==== The input

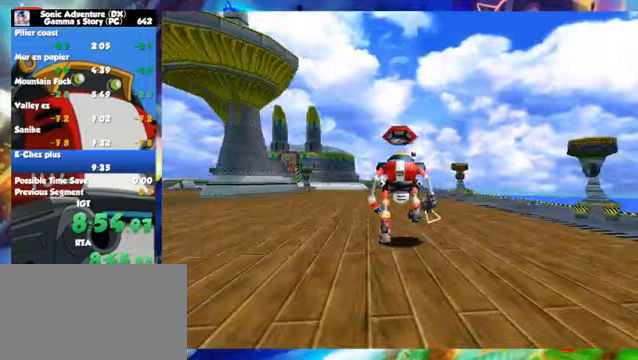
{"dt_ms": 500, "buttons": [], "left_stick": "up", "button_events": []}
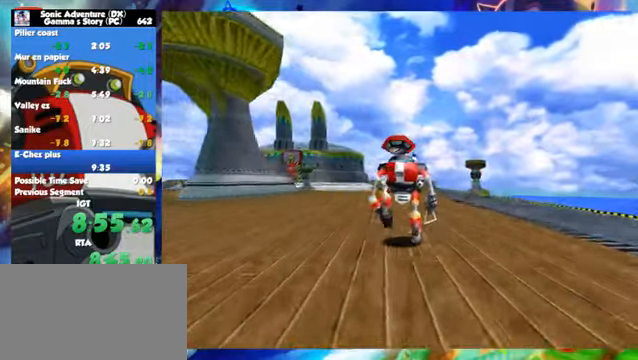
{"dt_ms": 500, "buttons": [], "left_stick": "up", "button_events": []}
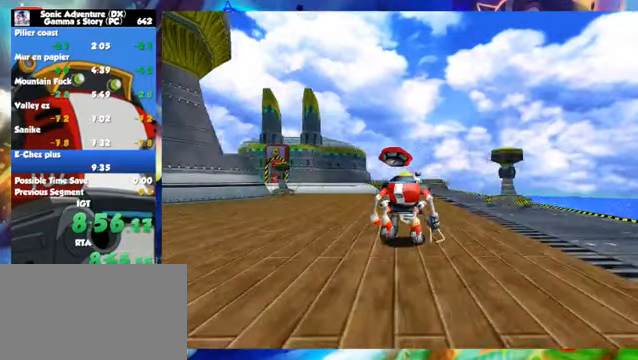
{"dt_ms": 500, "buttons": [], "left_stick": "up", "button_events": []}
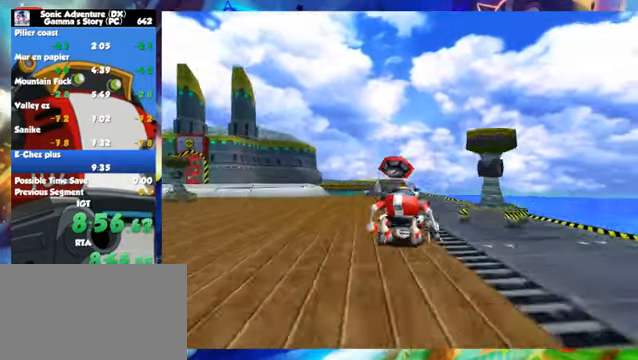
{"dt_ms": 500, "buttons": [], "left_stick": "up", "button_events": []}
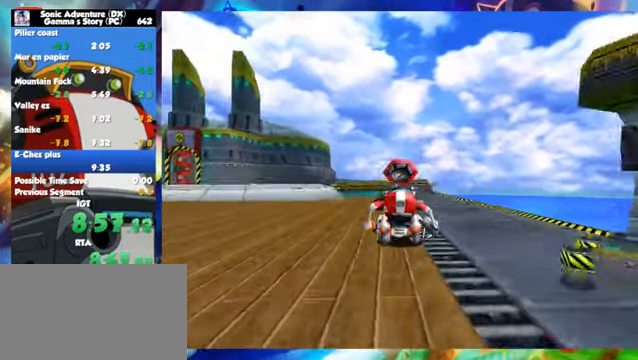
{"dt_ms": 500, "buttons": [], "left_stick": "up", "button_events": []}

========

» **Work item**
Output the material word for word, and keep the pictures out.

» **Solved problem**
{"dt_ms": 500, "buttons": [], "left_stick": "up", "button_events": []}
{"dt_ms": 500, "buttons": [], "left_stick": "up", "button_events": []}
{"dt_ms": 500, "buttons": [], "left_stick": "up", "button_events": []}
{"dt_ms": 500, "buttons": [], "left_stick": "up", "button_events": []}
{"dt_ms": 500, "buttons": [], "left_stick": "up", "button_events": []}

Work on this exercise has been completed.